This is an editorial from China Daily.
China's State Councilor and Foreign Minister Wang Yi, speaking to Chinese media on Monday, said that the renewed tensions between the United States and the Democratic People's Republic of Korea are mainly due to Washington failing to address the legitimate and reasonable concerns of Pyongyang and not effectively implementing the consensus reached in Singapore.
China welcomed and supported the summit between DPRK top leader Kim Jong-un and US President Donald Trump in June last year, with Wang hailing the meeting as an opportunity for the two countries, which had been antagonistic toward each other for more than half a century, to make history by sitting down together and agreeing to substantive steps to realize the establishment of a peace mechanism for the Korean Peninsula.

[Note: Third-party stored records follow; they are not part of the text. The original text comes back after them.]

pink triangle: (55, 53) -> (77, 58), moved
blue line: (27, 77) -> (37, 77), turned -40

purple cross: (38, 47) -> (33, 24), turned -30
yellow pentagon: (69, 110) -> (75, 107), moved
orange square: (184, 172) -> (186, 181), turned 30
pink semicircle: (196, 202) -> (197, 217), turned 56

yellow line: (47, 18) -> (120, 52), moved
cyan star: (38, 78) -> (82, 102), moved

With Washington having agreed to make joint efforts with Pyongyang to build a lasting and stable peace regime, it is natural that Wang should express China's disappointment at its failure to honor that agreement since it has resulted in the previously promising dialogue with Pyongyang becoming a war of words in which their words are once again of war.
The two leaders have met each other three times since their first groundbreaking meeting in Singapore. Their second summit in Hanoi collapsed at the start of this year, and although Trump took a historic step into the DPRK, which seemed to suggest the US had something up its sleeve, the interpersonal rapport between them, if not staged, has not translated into mutual trust between the two countries.
The two sides' most recent contact, a painful, yet fruitless, 8.5-hour closed door meeting in Stockholm in early October, prompted different views of its worth — Pyongyang said it broke up, and Washington said it was a good dialogue — showing just how far apart the two sides still are because the US has not made any substantial moves in response to the DPRK's denuclearization steps.
If the US continues to talk of its hopes of a political solution while persisting with sanctions and maintaining its security threat targeting the DPRK, it is doing nothing but backpedaling on the Singapore consensus.
The window of opportunity for productive dialogue is closing as whatever rapport there was between Washington and Pyongyang is rapidly disappearing. So the US should take practical measures to implement the Singapore consensus as soon as possible.
The proposal China and Russia have put forward to the United Nations Security Council for the lifting of some sanctions on the DPRK not only reflects the urgency of Pyongyang's needs, but also that the tensions are already on a hair trigger.